● What you are asked to do
The output should consist solely of the line containing "Capacités de Résilience" and all lines after it through the final line of the entries below, reproduced exactly.

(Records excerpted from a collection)

-----

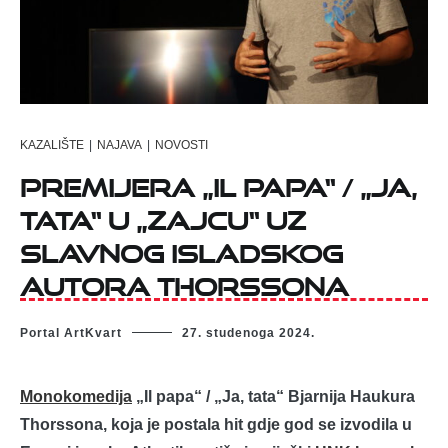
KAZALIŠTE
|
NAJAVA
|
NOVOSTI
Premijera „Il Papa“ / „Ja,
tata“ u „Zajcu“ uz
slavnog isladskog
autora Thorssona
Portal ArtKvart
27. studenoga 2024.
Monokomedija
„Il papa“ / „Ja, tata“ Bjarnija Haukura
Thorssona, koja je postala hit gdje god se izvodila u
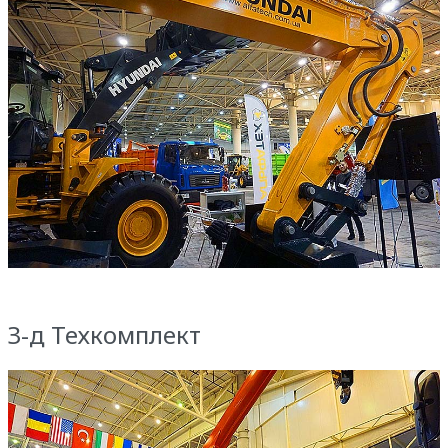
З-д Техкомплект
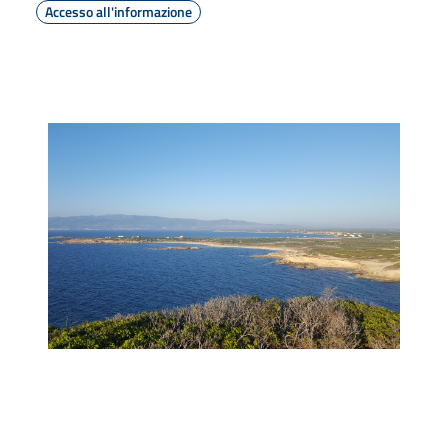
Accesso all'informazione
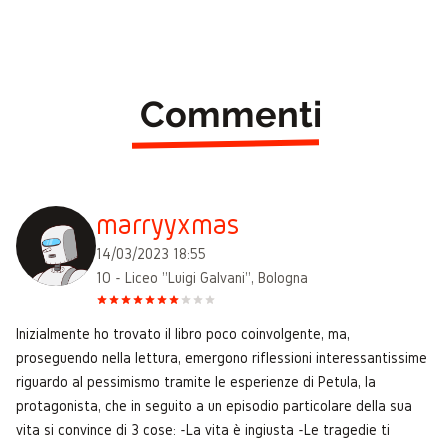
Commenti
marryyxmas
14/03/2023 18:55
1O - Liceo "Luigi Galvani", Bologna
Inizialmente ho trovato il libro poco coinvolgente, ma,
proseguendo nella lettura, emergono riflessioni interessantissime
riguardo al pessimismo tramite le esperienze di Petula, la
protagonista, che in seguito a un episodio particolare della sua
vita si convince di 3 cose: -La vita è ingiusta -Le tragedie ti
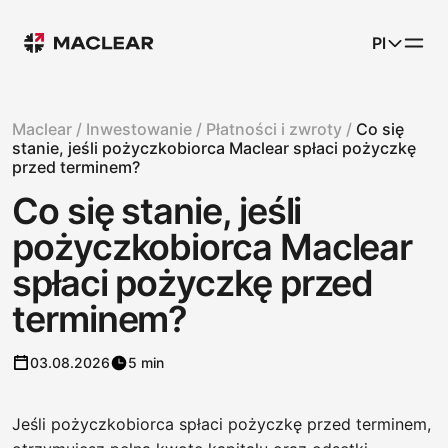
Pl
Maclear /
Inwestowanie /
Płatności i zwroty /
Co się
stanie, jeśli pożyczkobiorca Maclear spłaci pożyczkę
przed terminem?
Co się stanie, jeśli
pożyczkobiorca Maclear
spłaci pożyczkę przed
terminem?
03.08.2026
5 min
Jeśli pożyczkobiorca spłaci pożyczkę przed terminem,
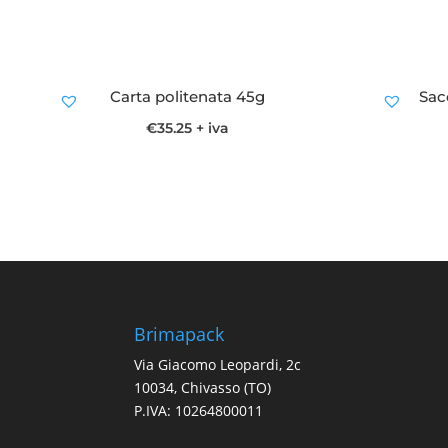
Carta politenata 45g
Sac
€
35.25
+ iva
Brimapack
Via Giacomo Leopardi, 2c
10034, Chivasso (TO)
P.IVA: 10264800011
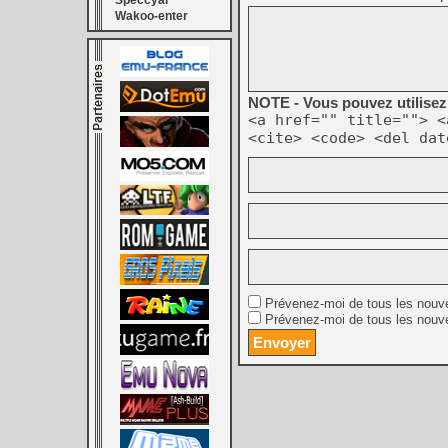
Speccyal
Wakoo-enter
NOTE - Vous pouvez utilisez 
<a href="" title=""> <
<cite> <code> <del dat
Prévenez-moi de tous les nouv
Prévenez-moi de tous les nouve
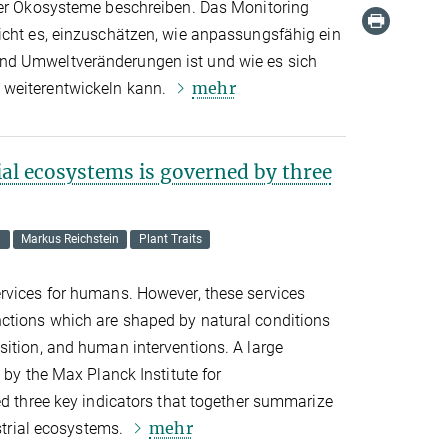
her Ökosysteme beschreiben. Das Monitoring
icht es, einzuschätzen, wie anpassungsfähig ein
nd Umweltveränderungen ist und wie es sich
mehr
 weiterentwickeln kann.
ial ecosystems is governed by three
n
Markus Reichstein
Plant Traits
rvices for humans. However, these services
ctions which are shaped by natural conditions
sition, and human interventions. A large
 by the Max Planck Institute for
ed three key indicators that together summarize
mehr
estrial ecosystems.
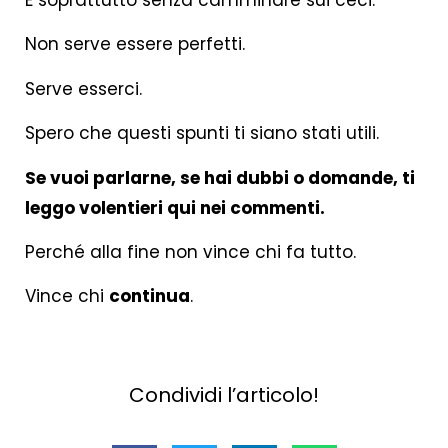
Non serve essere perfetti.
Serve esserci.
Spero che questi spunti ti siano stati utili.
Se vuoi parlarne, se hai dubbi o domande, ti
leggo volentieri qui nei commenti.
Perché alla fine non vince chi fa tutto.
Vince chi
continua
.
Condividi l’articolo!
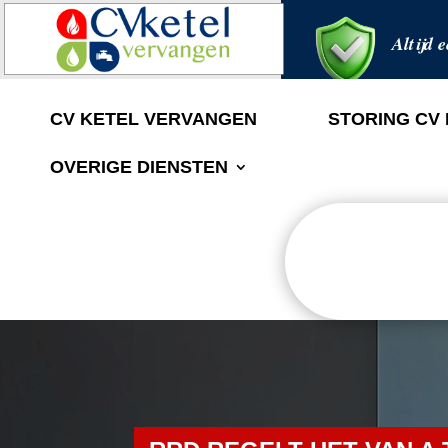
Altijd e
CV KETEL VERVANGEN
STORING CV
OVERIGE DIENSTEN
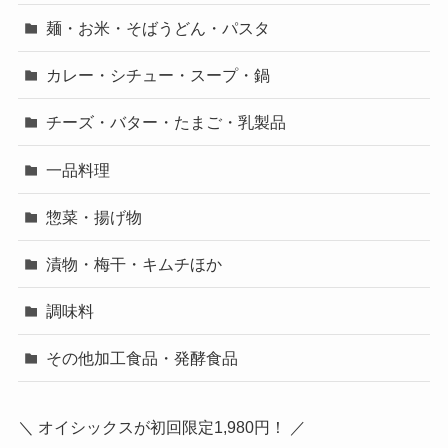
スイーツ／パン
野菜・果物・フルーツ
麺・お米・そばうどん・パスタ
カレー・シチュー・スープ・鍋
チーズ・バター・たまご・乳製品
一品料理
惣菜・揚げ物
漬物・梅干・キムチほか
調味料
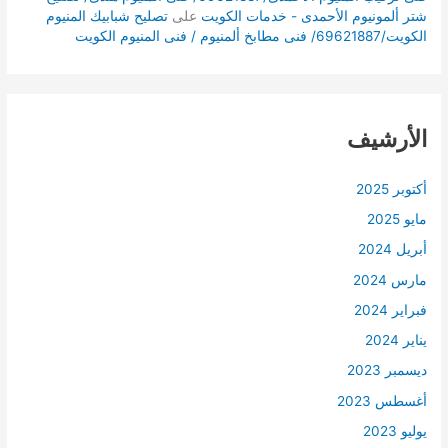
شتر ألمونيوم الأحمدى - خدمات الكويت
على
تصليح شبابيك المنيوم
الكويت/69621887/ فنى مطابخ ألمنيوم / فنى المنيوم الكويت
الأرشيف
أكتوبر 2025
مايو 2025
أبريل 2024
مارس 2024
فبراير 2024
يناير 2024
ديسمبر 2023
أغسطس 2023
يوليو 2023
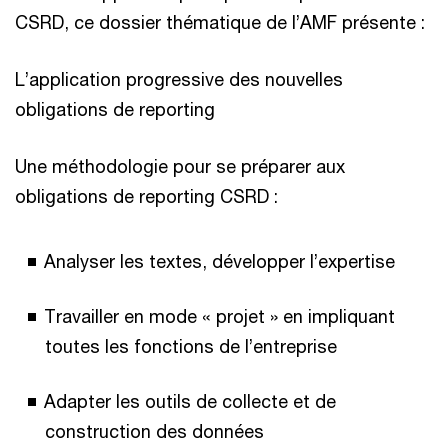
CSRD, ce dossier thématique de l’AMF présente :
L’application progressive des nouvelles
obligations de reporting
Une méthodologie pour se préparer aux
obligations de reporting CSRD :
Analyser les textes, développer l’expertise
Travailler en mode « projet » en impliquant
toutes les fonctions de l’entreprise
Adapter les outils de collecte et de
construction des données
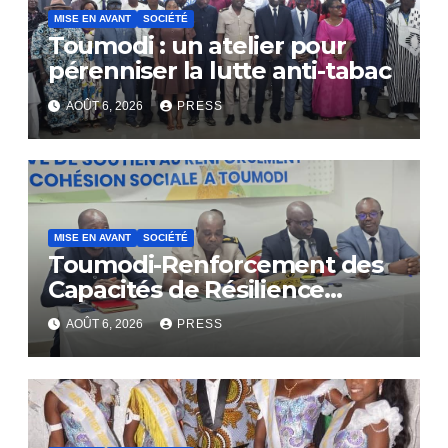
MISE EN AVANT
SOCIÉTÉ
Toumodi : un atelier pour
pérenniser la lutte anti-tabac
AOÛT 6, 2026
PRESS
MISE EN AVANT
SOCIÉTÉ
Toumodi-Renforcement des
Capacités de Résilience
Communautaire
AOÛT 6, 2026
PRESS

-----

● Solution to this task
Capacités de Résilience
Communautaire
AOÛT 6, 2026
PRESS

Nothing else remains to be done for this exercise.